Nvidia is using its CUDA ecosystem and unified memory architecture to build a similar integrated hardware and software experience to Apple's in the Windows camp. The difference is that Apple built its own firewall, while Nvidia needs to convince Microsoft and ISVs to build it together. Adobe's willingness to start from the ground up at least shows that the first brick of this wall has been laid.

Beyond the specifications on paper

Let's get back to the most practical question: Can these devices actually be bought, and what is the experience like once you have them?

According to information released by Nvidia, the first RTX Spark devices will be available this fall, including thin and light laptops and compact desktops from ASUS, Dell, HP, Lenovo, Microsoft Surface, and MSI. Acer and Gigabyte models will follow later. Specific pricing and exact release dates for all OEMs have not yet been announced.

More critical than pricing are several unknowns at the physical level. How to balance power consumption and heat dissipation when cramming a 1 petaflop computing power chip into a thin and light laptop? How will RTX Spark perform in everyday office work and battery life in non-AI scenarios? Will the actual bandwidth of 128GB of unified memory be significantly reduced in a laptop form factor due to power consumption limitations?

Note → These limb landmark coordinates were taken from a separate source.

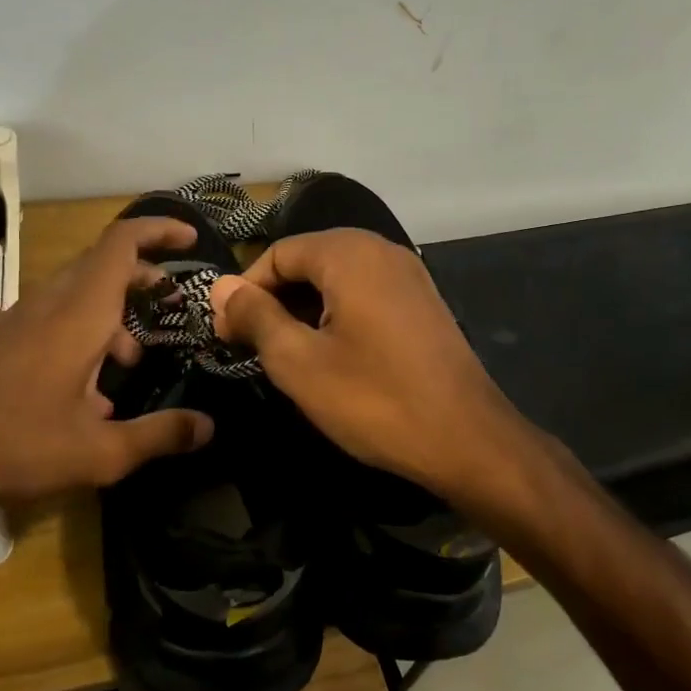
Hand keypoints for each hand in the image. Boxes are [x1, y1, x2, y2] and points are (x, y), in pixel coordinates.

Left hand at [0, 217, 213, 521]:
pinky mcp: (6, 338)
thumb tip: (208, 427)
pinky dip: (87, 332)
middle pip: (105, 264)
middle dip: (144, 276)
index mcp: (81, 313)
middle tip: (172, 305)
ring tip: (134, 360)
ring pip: (81, 292)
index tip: (190, 240)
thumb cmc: (12, 443)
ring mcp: (24, 318)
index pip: (122, 243)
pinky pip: (58, 316)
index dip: (159, 230)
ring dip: (115, 312)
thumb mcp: (98, 452)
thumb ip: (158, 436)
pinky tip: (90, 392)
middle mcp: (53, 302)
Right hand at [208, 228, 537, 509]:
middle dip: (274, 299)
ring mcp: (408, 274)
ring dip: (304, 309)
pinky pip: (365, 293)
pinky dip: (337, 314)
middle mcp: (382, 250)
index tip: (226, 334)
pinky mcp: (422, 301)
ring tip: (285, 353)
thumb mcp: (299, 361)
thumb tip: (222, 288)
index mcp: (350, 253)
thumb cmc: (374, 399)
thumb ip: (256, 317)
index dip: (245, 291)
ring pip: (337, 278)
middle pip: (308, 260)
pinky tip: (330, 353)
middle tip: (250, 346)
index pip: (278, 254)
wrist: (468, 439)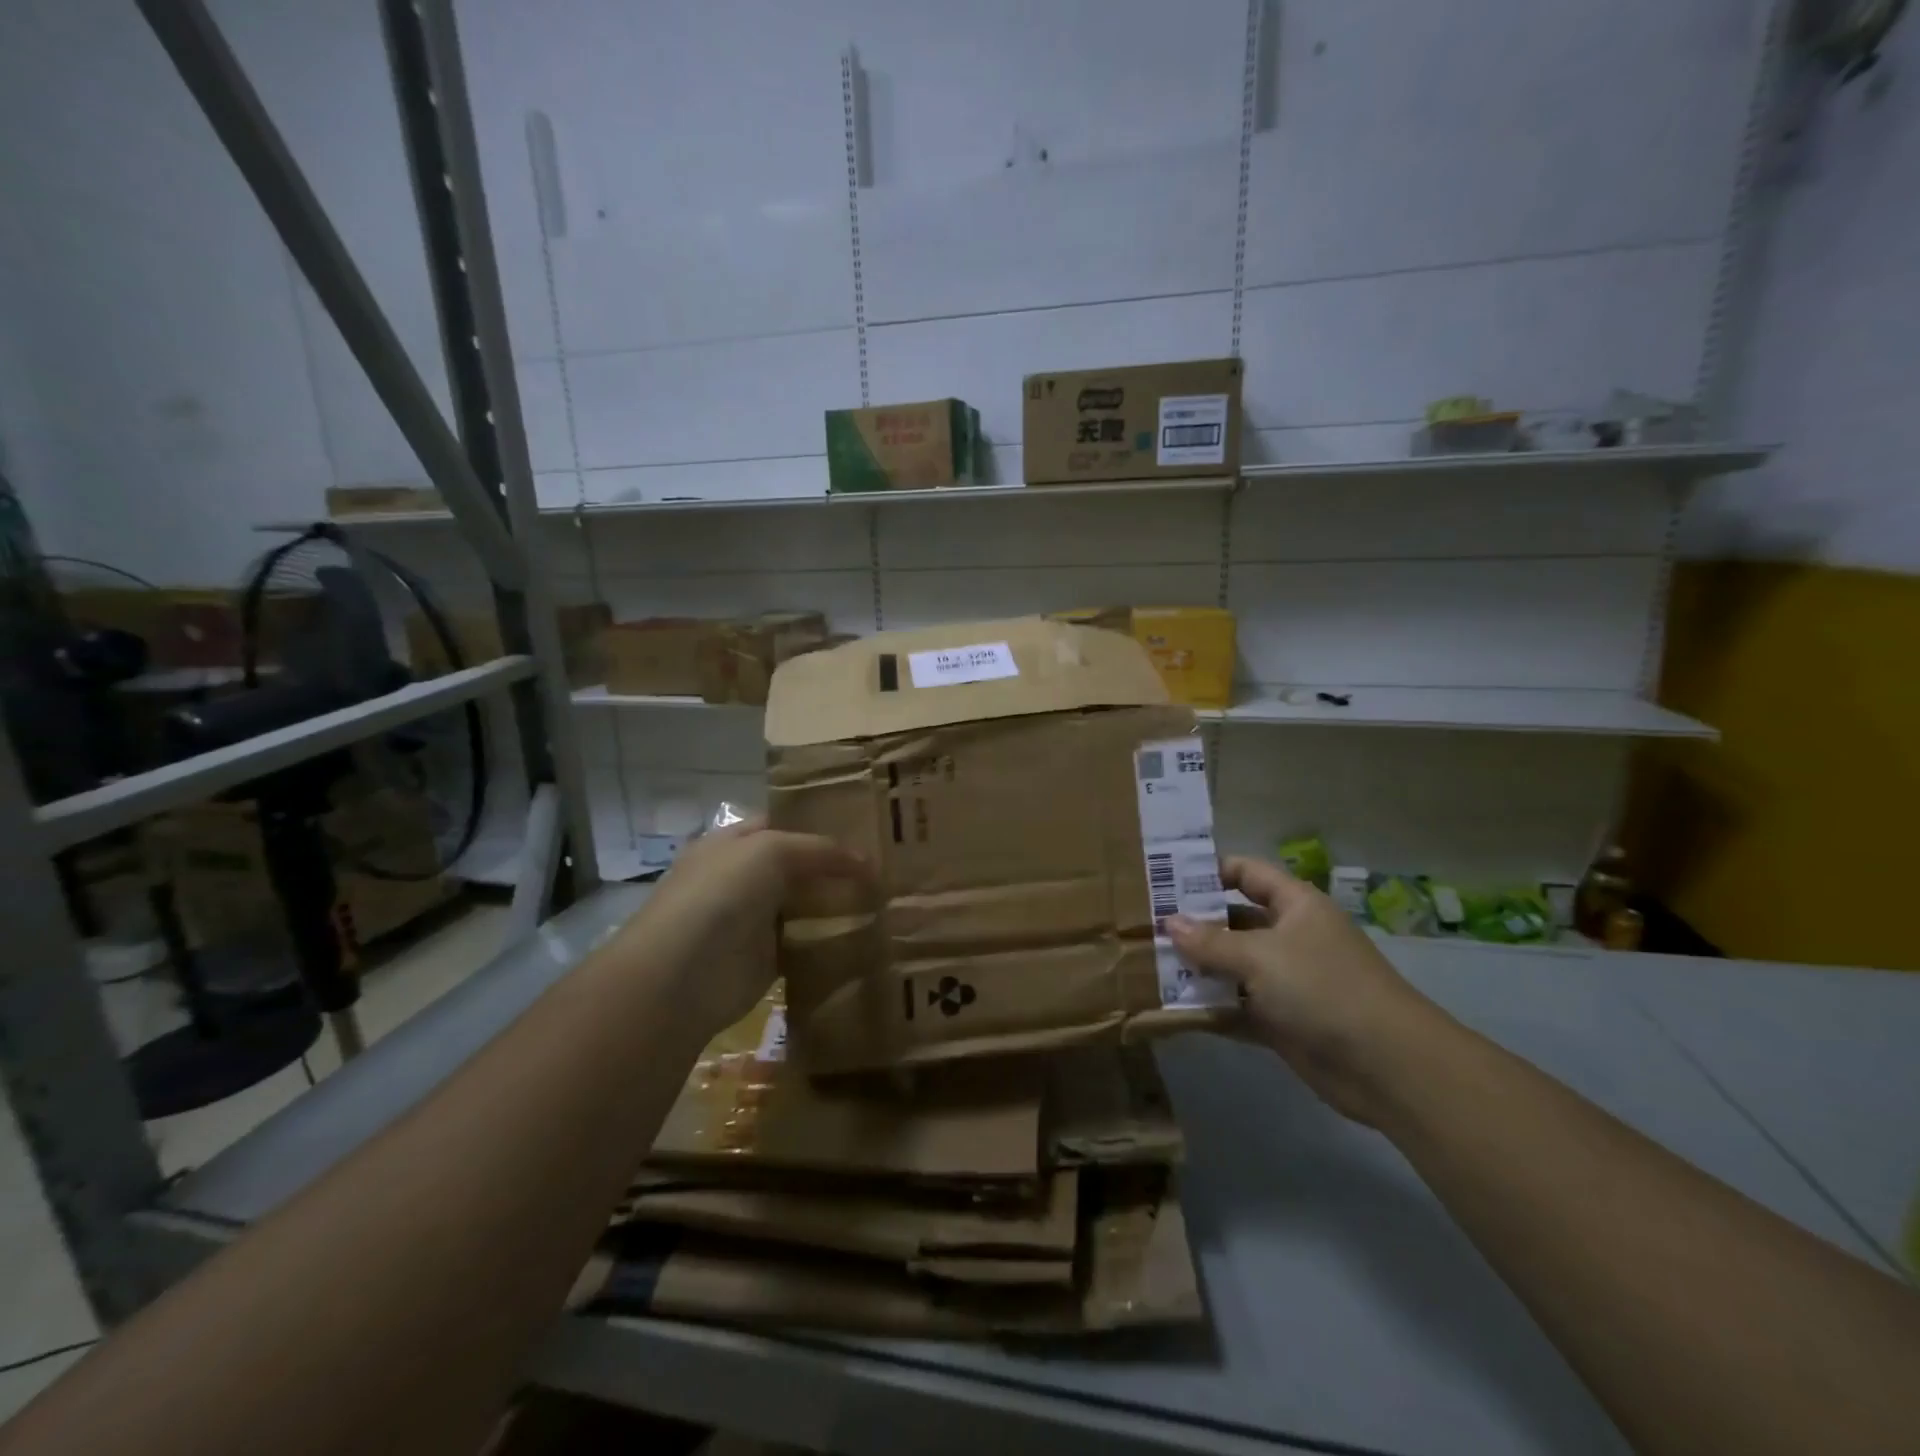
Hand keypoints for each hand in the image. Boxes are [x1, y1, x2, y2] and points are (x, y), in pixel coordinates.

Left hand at [613, 817, 864, 1040]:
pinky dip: (831, 940)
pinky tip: (866, 935)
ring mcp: (753, 919)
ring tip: (887, 899)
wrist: (681, 976)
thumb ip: (820, 850)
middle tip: (887, 866)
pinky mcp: (766, 959)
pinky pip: (806, 943)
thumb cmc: (720, 896)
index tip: (867, 828)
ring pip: (805, 904)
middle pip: (798, 865)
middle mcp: (742, 877)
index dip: (822, 823)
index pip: (784, 824)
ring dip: (838, 904)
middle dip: (836, 866)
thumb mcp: (771, 851)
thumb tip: (868, 862)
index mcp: (733, 842)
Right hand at [1167, 857, 1442, 1124]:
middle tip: (1145, 925)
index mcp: (1295, 906)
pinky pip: (1237, 1007)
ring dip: (1197, 968)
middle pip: (1234, 921)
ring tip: (1147, 964)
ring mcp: (1286, 981)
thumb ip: (1211, 941)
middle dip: (1194, 924)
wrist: (1387, 1066)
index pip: (1247, 873)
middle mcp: (1290, 937)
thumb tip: (1169, 924)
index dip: (1210, 872)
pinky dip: (1211, 1007)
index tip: (1165, 878)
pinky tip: (1171, 1008)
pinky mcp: (1281, 1021)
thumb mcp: (1261, 956)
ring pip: (1232, 966)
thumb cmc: (1323, 988)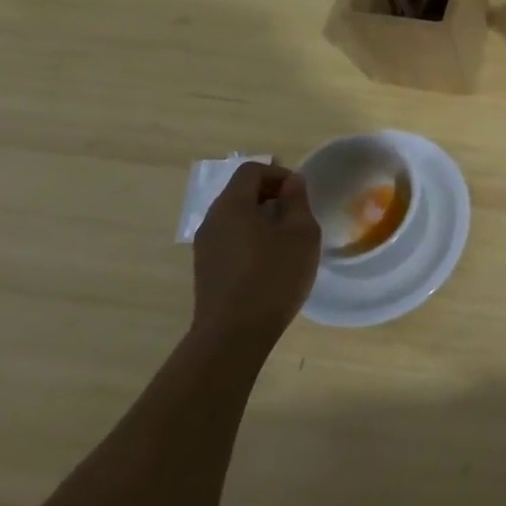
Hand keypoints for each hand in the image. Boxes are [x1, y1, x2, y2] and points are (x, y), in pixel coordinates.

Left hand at [191, 162, 320, 348]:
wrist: (233, 335)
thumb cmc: (273, 276)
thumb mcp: (301, 234)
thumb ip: (297, 201)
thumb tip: (291, 182)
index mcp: (232, 205)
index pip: (252, 170)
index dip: (279, 173)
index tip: (300, 193)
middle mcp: (212, 220)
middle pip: (240, 192)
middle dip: (271, 195)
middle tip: (298, 214)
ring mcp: (205, 247)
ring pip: (235, 217)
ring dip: (261, 218)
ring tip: (287, 239)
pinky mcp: (206, 270)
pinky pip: (230, 239)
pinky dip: (251, 238)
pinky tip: (270, 262)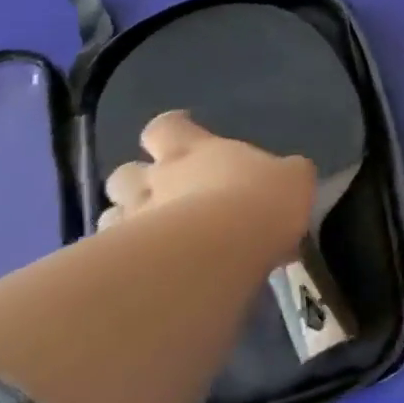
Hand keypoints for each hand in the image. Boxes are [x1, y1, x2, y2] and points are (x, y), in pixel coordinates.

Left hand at [99, 111, 315, 265]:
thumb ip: (284, 174)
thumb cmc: (262, 198)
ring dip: (126, 222)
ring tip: (151, 240)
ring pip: (109, 215)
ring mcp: (135, 220)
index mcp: (195, 150)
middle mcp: (157, 179)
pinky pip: (114, 257)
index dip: (172, 128)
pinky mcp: (125, 262)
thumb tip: (285, 178)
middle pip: (124, 172)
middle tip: (162, 196)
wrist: (224, 249)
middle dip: (137, 182)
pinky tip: (149, 274)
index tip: (183, 133)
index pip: (166, 127)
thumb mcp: (294, 177)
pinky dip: (126, 262)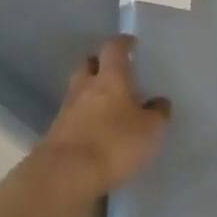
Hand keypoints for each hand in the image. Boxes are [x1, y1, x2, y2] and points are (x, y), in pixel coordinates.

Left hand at [38, 37, 170, 200]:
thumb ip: (157, 114)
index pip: (114, 48)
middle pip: (88, 63)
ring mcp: (67, 108)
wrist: (66, 174)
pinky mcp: (56, 132)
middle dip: (100, 64)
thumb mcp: (150, 131)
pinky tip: (94, 129)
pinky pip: (72, 114)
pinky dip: (83, 116)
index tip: (131, 43)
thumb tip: (160, 101)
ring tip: (106, 104)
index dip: (123, 43)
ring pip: (78, 89)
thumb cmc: (114, 143)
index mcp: (111, 77)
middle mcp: (86, 86)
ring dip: (89, 91)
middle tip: (114, 72)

These issues are the real test of industrialization. The peak computing power of a chip on an engineering prototype and its actual performance in the hands of a consumer for 8 hours a day are often two different things. Nvidia emphasized the energy efficiency of RTX Spark at the launch event, but did not provide specific TDP values or battery life data.

From the perspective of the PC industry landscape, the emergence of RTX Spark signifies the formation of a new division of labor. For the past thirty years, the core chip power in the PC market has been held by x86 processor manufacturers. While GPU manufacturers have become increasingly important, they have always been considered "components plugged into the motherboard." Nvidia's latest offering is a complete SoC, integrating everything from the CPU to the GPU to the memory controller, with the Arm architecture CPU portion designed by MediaTek. The power structure of the PC industry chain is shifting from "x86 CPU plus an optional GPU" to "GPU-centric SoC platforms."

This shift won't happen overnight. OEM pricing strategies, actual product energy efficiency, ISV software adaptation progress, and enterprise customer procurement verification cycles—each factor will determine whether RTX Spark becomes a new benchmark for the PC industry or just another high-profile but ultimately disappointing technology demonstration. The answer won't be known until at least this fall.